(EXERCISE AIM) In the article on the 1982 budget below, reproduce word for word the part that opens with the words "The whole [TEXT" and closes with "out as planned.".

PASSAGE SHOWN below:

This is the week when the word ''deferral'' springs into the headlines as the latest catchword in the continuing struggle between President Reagan and Congress over the 1982 budget.
So far Congress has failed to pass a single appropriations measure, which means that no department or agency of government has a 1982 budget.
Without an approved budget, government operations could not have been paid for beyond Oct. 1, when fiscal 1982 began. Congress, however, passed a 50-day ''continuing resolution,'' allowing programs to grind on until Nov. 20.
This gave lawmakers and the President time for another round in their wrestling match over how much money the government should spend, and for what programs, in the current fiscal year.
Mr. Reagan - anxious to keep the 1982 budget deficit from swelling beyond his latest $43.1 billion target - wants to use the 50-day period to trim spending on his own.
He would instruct most government agencies to limit their spending prior to Nov. 20 to the levels he proposed most recently to Congress - namely, 12 percent below his original proposals of last March.
This tactic, called deferral, would clip at least $1 billion from fiscal 1982 spending and perhaps more, if Congress has to pass another continuing resolution beyond Nov. 20.
This week, said a key official of the Office of Management and Budget (OMB), Congress will begin getting a blizzard of more than 500 deferral requests, sent up in two or three batches.
To many senators and congressmen, including some Republicans, this tactic throws sand into the gears of orderly budgetmaking for several reasons:
* Deferral sounds like a backdoor way to strip Congress of its constitutional right and responsibility to set spending totals.
* Reagan's deferral proposals would cut outlays for many nondefense programs below the levels Congress intends.
* Trying to cope with more than 500 deferral requests would distract Congress from the job, already far behind schedule, of appropriating funds for 1982.
No one disputes the President's right to request deferrals - despite House Speaker Thomas P. O'Neill Jr.'s characterization of the tactic as a ''backdoor method to frustrate the law'' - because deferral was authorized by the Budget and Impoundment Act of 1974. Either House or Senate can kill a deferral request by simple majority.
The whole [TEXT ILLEGIBLE] March, when newly inaugurated President Reagan scrapped Jimmy Carter's tentative 1982 budget and sent his own numbers to Congress.
Mr. Reagan proposed $48.6 billion worth of budget cuts, a figure lost in the shuffle of subsequent events but still very much in the President's thought.
Working with the Reagan numbers, Congress and the White House finally agreed on $35.2 billion in spending cuts for 1982. The White House accepted this, although it was considerably less than the President had wanted.
Mr. Reagan flew to California for a month-long August vacation. Before long, his top aides warned him that things were not working out as planned.

End of PASSAGE SHOWN.
EXCERPTED DATA below:

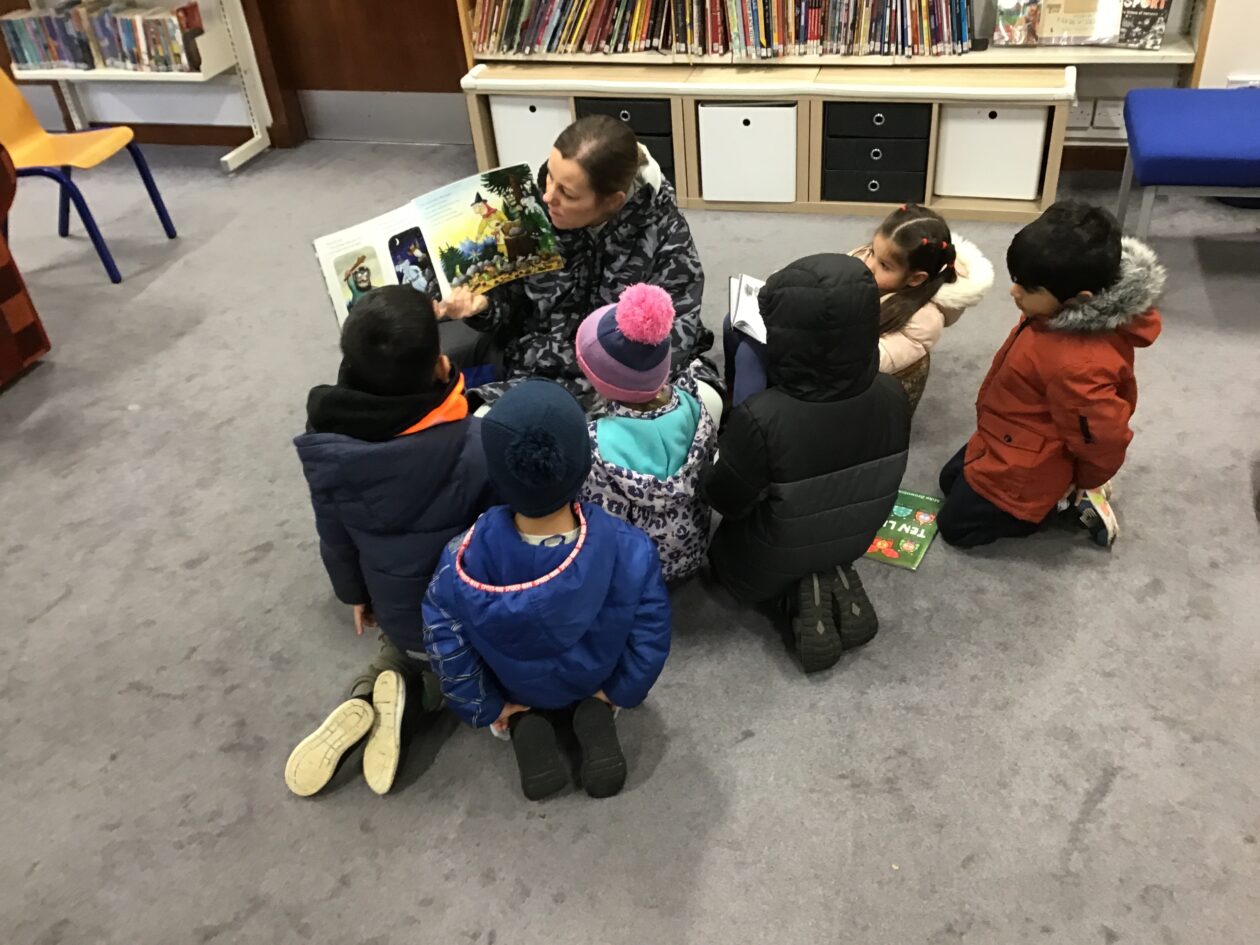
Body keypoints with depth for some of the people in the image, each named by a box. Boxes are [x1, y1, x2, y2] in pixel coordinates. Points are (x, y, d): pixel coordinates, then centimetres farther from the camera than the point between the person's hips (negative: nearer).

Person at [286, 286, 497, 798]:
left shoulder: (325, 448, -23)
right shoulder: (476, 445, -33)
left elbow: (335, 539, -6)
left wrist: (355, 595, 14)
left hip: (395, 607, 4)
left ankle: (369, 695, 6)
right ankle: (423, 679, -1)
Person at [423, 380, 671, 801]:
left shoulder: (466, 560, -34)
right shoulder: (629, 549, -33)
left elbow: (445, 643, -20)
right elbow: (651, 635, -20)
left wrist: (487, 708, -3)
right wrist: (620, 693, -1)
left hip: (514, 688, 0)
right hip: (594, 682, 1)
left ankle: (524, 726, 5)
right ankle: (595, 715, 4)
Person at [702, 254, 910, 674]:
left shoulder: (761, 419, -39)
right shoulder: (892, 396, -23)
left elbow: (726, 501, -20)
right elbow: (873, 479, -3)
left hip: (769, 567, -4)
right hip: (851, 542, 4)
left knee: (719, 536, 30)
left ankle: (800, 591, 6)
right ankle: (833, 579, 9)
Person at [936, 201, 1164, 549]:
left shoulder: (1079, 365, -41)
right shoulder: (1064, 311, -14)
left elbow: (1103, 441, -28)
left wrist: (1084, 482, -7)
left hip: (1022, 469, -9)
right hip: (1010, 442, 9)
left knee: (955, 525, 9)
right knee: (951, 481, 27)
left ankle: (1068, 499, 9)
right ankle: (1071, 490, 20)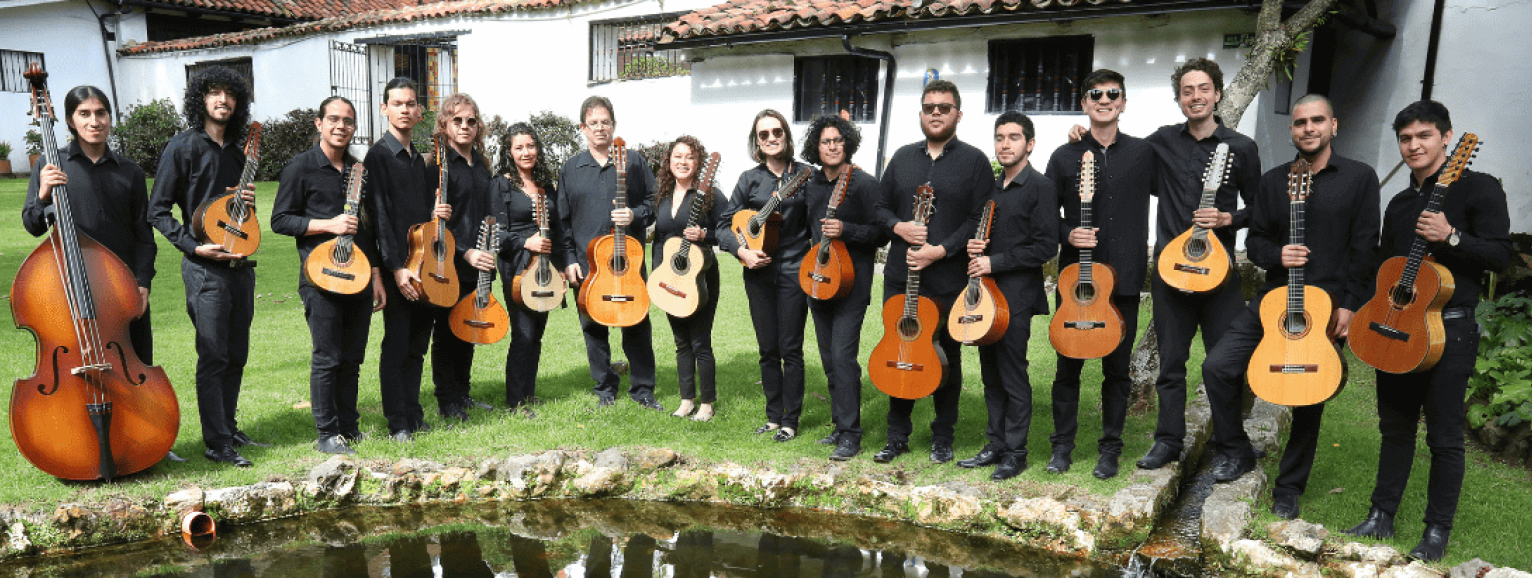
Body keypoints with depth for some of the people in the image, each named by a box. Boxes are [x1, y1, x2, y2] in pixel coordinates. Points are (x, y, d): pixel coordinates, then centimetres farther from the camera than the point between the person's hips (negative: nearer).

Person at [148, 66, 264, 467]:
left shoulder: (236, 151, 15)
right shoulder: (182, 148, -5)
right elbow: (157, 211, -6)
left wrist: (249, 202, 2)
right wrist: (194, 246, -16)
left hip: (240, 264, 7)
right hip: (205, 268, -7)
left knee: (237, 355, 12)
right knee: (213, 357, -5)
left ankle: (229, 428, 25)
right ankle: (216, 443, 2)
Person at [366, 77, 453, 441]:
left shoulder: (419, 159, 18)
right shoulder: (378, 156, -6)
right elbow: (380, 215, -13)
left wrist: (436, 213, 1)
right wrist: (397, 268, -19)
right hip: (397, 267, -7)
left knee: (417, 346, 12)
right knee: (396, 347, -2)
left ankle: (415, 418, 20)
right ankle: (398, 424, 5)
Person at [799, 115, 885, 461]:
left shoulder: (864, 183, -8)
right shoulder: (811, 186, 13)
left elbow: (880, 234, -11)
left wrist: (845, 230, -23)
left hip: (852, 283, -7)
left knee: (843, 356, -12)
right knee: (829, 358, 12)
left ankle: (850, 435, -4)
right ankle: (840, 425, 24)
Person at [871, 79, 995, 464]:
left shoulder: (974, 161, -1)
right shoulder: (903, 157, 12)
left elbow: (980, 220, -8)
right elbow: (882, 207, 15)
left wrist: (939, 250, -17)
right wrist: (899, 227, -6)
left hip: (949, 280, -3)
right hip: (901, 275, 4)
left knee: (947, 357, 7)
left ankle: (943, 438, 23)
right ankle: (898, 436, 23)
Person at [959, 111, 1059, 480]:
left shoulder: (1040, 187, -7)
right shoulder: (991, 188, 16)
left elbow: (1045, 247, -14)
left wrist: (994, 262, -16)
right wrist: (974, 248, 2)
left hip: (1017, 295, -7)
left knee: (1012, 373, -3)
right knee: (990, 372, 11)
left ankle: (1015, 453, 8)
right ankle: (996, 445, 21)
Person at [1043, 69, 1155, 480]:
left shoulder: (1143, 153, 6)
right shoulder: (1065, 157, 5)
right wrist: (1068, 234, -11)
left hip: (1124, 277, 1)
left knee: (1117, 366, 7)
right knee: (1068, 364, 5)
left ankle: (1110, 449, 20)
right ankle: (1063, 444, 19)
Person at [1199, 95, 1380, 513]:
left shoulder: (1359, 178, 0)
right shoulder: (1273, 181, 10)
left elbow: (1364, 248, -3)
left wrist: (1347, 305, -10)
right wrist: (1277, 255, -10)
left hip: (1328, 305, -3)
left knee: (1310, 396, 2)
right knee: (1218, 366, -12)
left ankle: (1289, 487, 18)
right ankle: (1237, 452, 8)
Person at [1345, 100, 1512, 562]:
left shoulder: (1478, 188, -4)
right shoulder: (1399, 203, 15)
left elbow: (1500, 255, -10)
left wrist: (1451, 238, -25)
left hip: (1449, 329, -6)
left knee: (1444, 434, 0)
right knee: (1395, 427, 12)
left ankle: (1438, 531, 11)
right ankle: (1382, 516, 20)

End of EXCERPTED DATA.
EXCERPTED DATA below:

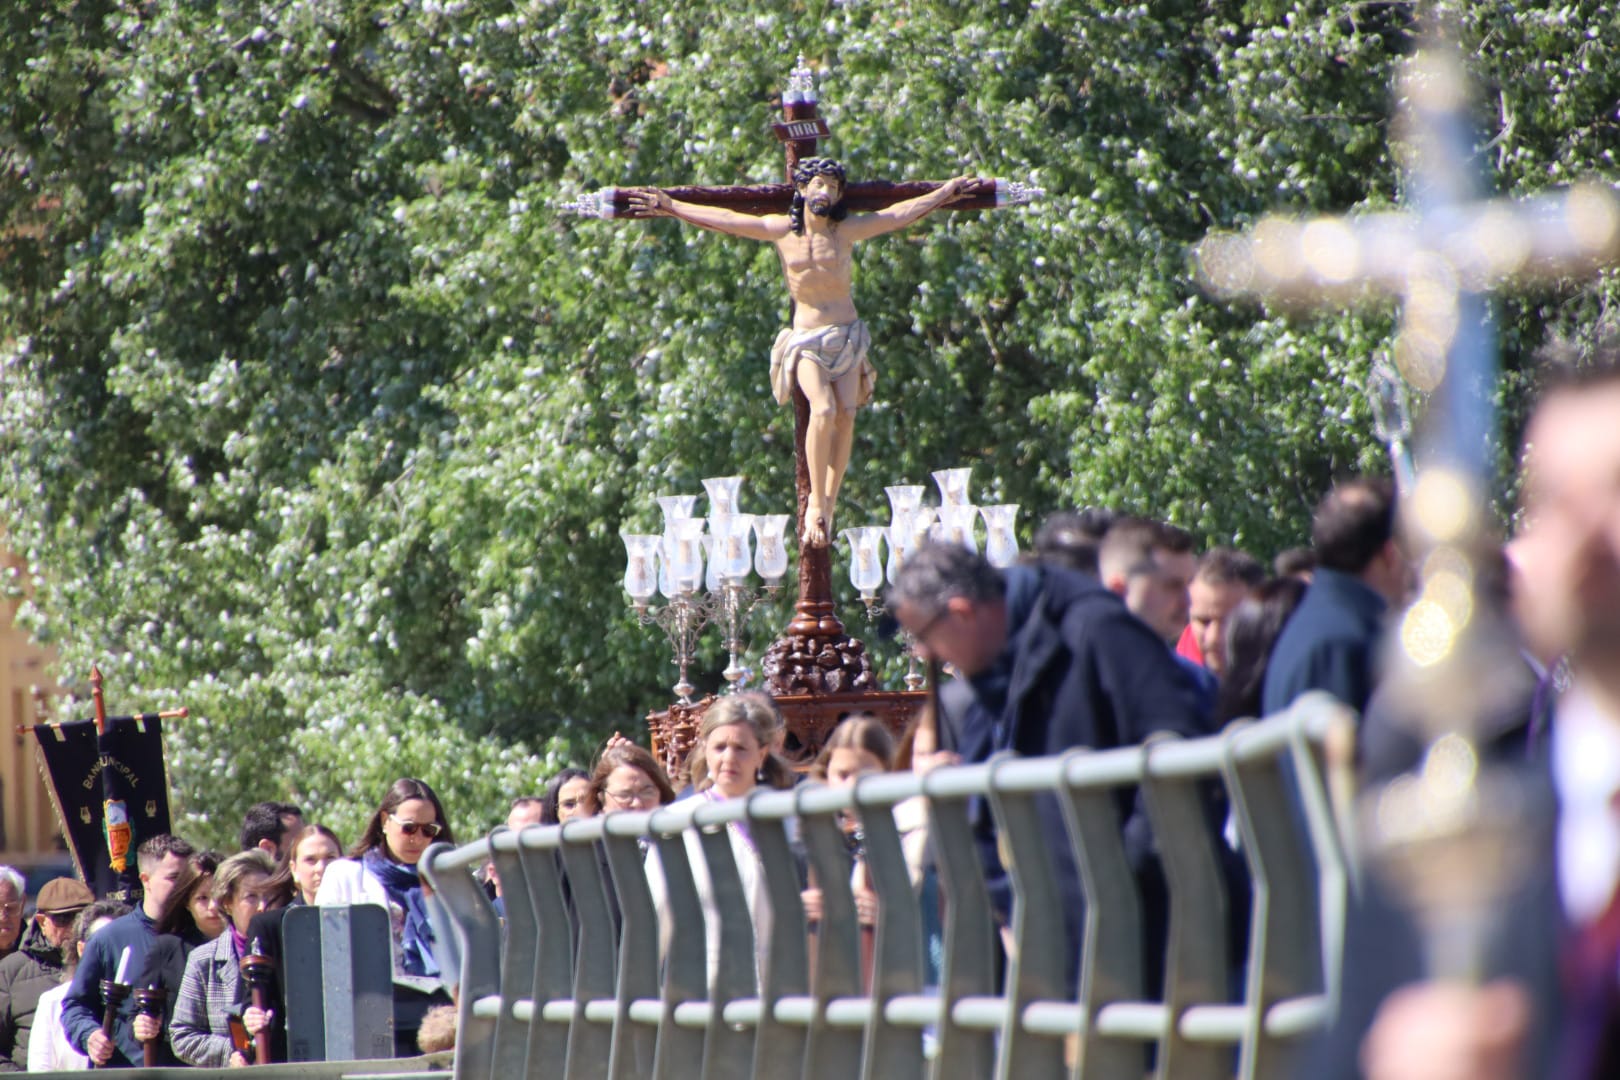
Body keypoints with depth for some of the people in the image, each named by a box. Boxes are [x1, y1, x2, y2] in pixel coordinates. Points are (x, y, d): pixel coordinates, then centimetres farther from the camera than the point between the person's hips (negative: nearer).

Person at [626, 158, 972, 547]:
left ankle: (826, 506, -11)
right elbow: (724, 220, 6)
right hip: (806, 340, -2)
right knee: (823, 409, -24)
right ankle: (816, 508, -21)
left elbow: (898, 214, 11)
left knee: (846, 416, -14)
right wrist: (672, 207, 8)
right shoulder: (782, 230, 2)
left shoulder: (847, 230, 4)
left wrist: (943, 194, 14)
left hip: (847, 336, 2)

End of EXCERPTED DATA.

(PROBLEM SOLUTION)
The whole [TEXT ILLEGIBLE] March, when newly inaugurated President Reagan scrapped Jimmy Carter's tentative 1982 budget and sent his own numbers to Congress.
Mr. Reagan proposed $48.6 billion worth of budget cuts, a figure lost in the shuffle of subsequent events but still very much in the President's thought.
Working with the Reagan numbers, Congress and the White House finally agreed on $35.2 billion in spending cuts for 1982. The White House accepted this, although it was considerably less than the President had wanted.
Mr. Reagan flew to California for a month-long August vacation. Before long, his top aides warned him that things were not working out as planned.